In einer Krise starr an fiskalischen Orthodoxien festzuhalten, ist nicht immer klug, aber Kühnheit muss mit der Notwendigkeit abgewogen werden, das Vertrauen in die wirtschaftliche Glaubwürdigkeit des Vereinigten Königreichs aufrechtzuerhalten. Das Pfund Sterling ist gefallen, was eine weitere importierte Inflation prophezeit. Nach Kwartengs Erklärung fiel er erneut auf ein 37-Jahres-Tief gegenüber dem Dollar von unter 1,09 $. Auch die Gilt-Renditen stiegen sprunghaft an. Das Rekord-Leistungsbilanzdefizit Großbritanniens zu stopfen, hängt auch davon ab, dass internationale Finanziers britische Vermögenswerte kaufen oder ihr Kredite gewähren. Einen solch radikalen Plan ohne unabhängige Prognosen des Amtes für Haushaltsverantwortung vorzulegen, ist nicht beruhigend.

Umso wichtiger sind die konkreten Maßnahmen im Wachstumsplan. Eine deutliche Anhebung des Trendwachstums ist eine Möglichkeit, die öffentlichen Finanzen wieder auf eine solide Basis zu stellen, aber die Chancen stehen schlecht, dies zu erreichen. Kurzfristig werden Steuersenkungen nur die Nachfrage in einer ohnehin schon angebotsbeschränkten Wirtschaft ankurbeln. Dies wird den Preisdruck erhöhen, den die BoE wieder nach unten drücken wird, was zu potenziellen Spannungen mit der Regierung führen wird.

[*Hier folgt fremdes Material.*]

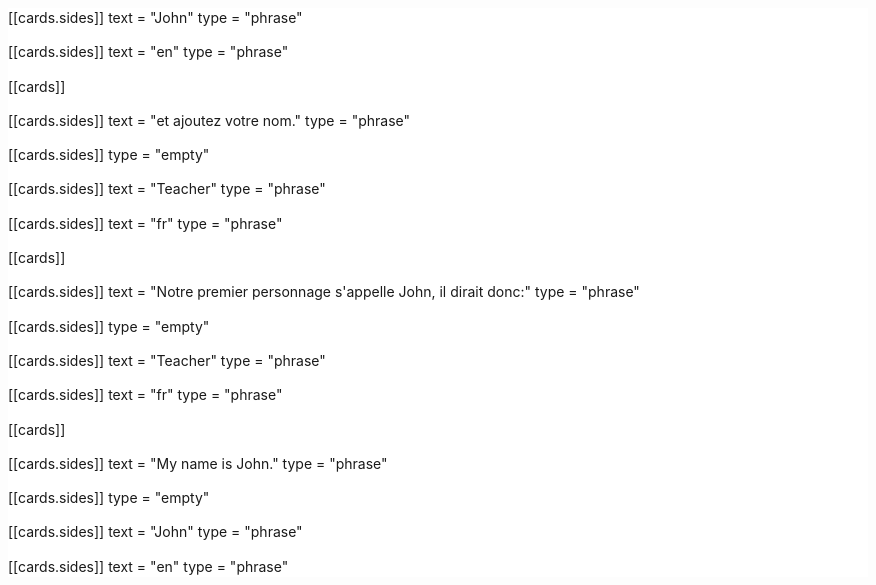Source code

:[[cards.sides]]
text = "John"
type = "phrase"

[[cards.sides]]
text = "en"
type = "phrase"

[[cards]]

[[cards.sides]]
text = "et ajoutez votre nom."
type = "phrase"

[[cards.sides]]
type = "empty"

[[cards.sides]]
text = "Teacher"
type = "phrase"

[[cards.sides]]
text = "fr"
type = "phrase"

[[cards]]

[[cards.sides]]
text = "Notre premier personnage s'appelle John, il dirait donc:"
type = "phrase"

[[cards.sides]]
type = "empty"

[[cards.sides]]
text = "Teacher"
type = "phrase"

[[cards.sides]]
text = "fr"
type = "phrase"

[[cards]]

[[cards.sides]]
text = "My name is John."
type = "phrase"

[[cards.sides]]
type = "empty"

[[cards.sides]]
text = "John"
type = "phrase"

[[cards.sides]]
text = "en"
type = "phrase"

Wichtiger werden Maßnahmen sein, die die Angebotskapazität der Wirtschaft erhöhen. Neue Investitionszonen könnten die Investitionsausgaben ankurbeln, brauchen aber Zeit, um sich zu entwickeln – und können Aktivitäten von anderswo einfach verdrängen. Die Beschleunigung von Infrastrukturprojekten und die Unterstützung von Unternehmensinvestitionen ist lobenswert, wird aber auch Zeit brauchen, um das potenzielle Wachstum zu steigern. Der Plan enthält wenig, um die Fähigkeiten zu verbessern und den Anstieg der wirtschaftlichen Inaktivität seit Beginn der Pandemie umzukehren.

Während die Details noch nicht abgeschlossen sind und sich die Politik weiterentwickeln kann, liegt es nun an der Regierung zu beweisen, dass sie ihre Wachstumsambitionen erfüllen kann. Die Notwendigkeit, andere Ausgabenverpflichtungen zu erfüllen – einschließlich für überlastete öffentliche Dienste und Verteidigung – wird die Strategie nur weiter auf die Probe stellen. Die Finanzmärkte werden den Druck weiter erhöhen. Dieser Finanzbericht hat die britische Wirtschaft auf einen gefährlichen Weg gebracht.